A França é uma nação resiliente

Le Monde – 10 de janeiro de 2015 –

Diante dos atos bárbaros cometidos em Paris, o povo francês é capaz de encontrar, em meio à adversidade, forças para se reerguer. E para demonstrar solidariedade. Nenhum partido deve ser excluído disso, nem mesmo a Frente Nacional.
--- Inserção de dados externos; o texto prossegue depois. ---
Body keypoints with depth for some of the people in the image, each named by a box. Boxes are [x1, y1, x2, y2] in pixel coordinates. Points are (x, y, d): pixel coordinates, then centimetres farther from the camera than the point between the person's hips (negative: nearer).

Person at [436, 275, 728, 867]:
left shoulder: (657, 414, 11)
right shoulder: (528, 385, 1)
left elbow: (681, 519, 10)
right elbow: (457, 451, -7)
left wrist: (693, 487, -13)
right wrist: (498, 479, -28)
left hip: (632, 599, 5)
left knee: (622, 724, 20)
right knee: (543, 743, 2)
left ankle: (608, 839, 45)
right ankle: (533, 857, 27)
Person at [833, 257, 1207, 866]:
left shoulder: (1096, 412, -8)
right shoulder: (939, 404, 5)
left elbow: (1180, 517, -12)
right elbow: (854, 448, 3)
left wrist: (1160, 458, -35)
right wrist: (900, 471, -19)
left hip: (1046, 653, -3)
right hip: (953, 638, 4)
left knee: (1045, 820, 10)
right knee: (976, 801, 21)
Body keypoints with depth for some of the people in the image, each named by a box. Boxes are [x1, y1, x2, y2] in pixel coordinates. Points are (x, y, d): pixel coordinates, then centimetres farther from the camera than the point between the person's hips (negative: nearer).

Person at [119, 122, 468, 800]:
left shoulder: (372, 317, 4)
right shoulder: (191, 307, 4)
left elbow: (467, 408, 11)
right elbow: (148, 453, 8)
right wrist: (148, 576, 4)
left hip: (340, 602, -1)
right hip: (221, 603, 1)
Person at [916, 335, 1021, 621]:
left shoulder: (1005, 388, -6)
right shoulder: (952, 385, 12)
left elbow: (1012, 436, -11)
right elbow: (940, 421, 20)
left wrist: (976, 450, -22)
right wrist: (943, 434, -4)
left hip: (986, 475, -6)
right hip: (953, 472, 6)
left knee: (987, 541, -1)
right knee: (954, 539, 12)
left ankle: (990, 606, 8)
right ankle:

A França acaba de vivenciar, sem dúvida, um de seus traumas mais profundos desde a Segunda Guerra Mundial. Em primeiro lugar, com o assassinato de toda a equipe de um jornal, um de nossos valores mais preciosos foi atacado: a liberdade de expressão. A esse ato horrível, o povo francês não reagiu com medo, desânimo ou raiva passiva. Pelo contrário, está respondendo com uma imensa demonstração de patriotismo. Dezenas de milhões de pessoas observaram o minuto de silêncio na quinta-feira, 8 de janeiro. Manifestações de apoio ao Charlie Hebdo se multiplicam espontaneamente em diversas cidades, e as redes sociais estão repletas de mensagens de solidariedade e apelos para combater o obscurantismo religioso. Essa onda de apoio transcende todas as divisões políticas e religiosas, algo que não acontecia há muito tempo. Assim, por exemplo, a principal organização muçulmana, a União das Organizações Islâmicas da França (UOIF), que processou o Charlie Hebdo após a publicação das charges de Maomé, condenou imediatamente o massacre em termos muito fortes e convocou seus membros a se juntarem às marchas em apoio ao jornal e à liberdade de expressão. Todos os partidos políticos se mobilizaram nesse sentido, e é deplorável que o pequeno grupo de parlamentares que organizou a grande manifestação de domingo, 11 de janeiro, tenha se recusado a permitir a participação da Frente Nacional. Minhas opiniões são diametralmente opostas às desse partido, mas me pergunto por que, em nome de um momento tão precioso de solidariedade e unidade nacional, eles buscaram interromper esse ímpeto excluindo um dos principais partidos políticos franceses?

O terror, infelizmente, continuou com o assassinato de uma policial em Montrouge e o mais recente ataque mortal em Vincennes contra a comunidade judaica, que se tornou um alvo constante desses jihadistas. Alguns também optam por responder violentamente a esses atos terroristas, como evidenciado pela queima de mesquitas, criando uma associação injusta entre o Islã e o fanatismo islâmico. Não há guerra religiosa, nem choque de civilizações. Há um confronto entre aqueles que são civilizados, independentemente de sua religião ou etnia, e indivíduos ou grupos que não são mais civilizados e que, às vezes, perderam completamente o senso de humanidade.

Quando um indivíduo vivencia um choque traumático poderoso, ele pode entrar em colapso. Mas também pode reagir e encontrar na provação novas forças que o ajudarão não apenas a se recuperar, mas também, por vezes, a crescer e superar a si mesmo. Isso se chama resiliência. Esse conceito pode ser aplicado às nações. Os franceses, que pareciam tão deprimidos, resignados e mais divididos do que nunca, estão se mobilizando — para além de todas as divisões políticas, sociais e religiosas — para rejeitar a ditadura do terror e defender os valores fundamentais de nossa República: a liberdade de expressão e a aceitação da diversidade de pensamento e crença. Embora profundamente chocados por esses atos bárbaros, eles respondem com o desejo de se unirem e dizerem em alto e bom som "não" a todas as formas de violência letal. Os franceses, portanto, escolheram a resiliência.

Esta série de atos criminosos traumáticos, que nos abalaram profundamente, não pode ofuscar a reação positiva e construtiva da vasta maioria dos nossos concidadãos. Após o choque e a raiva iniciais, queremos acreditar no nosso destino comum, reafirmar com força os ideais humanistas do Iluminismo que fundamentam as leis da República e transcendem as nossas fronteiras. As muitas vítimas desta série de ataques não morreram em vão.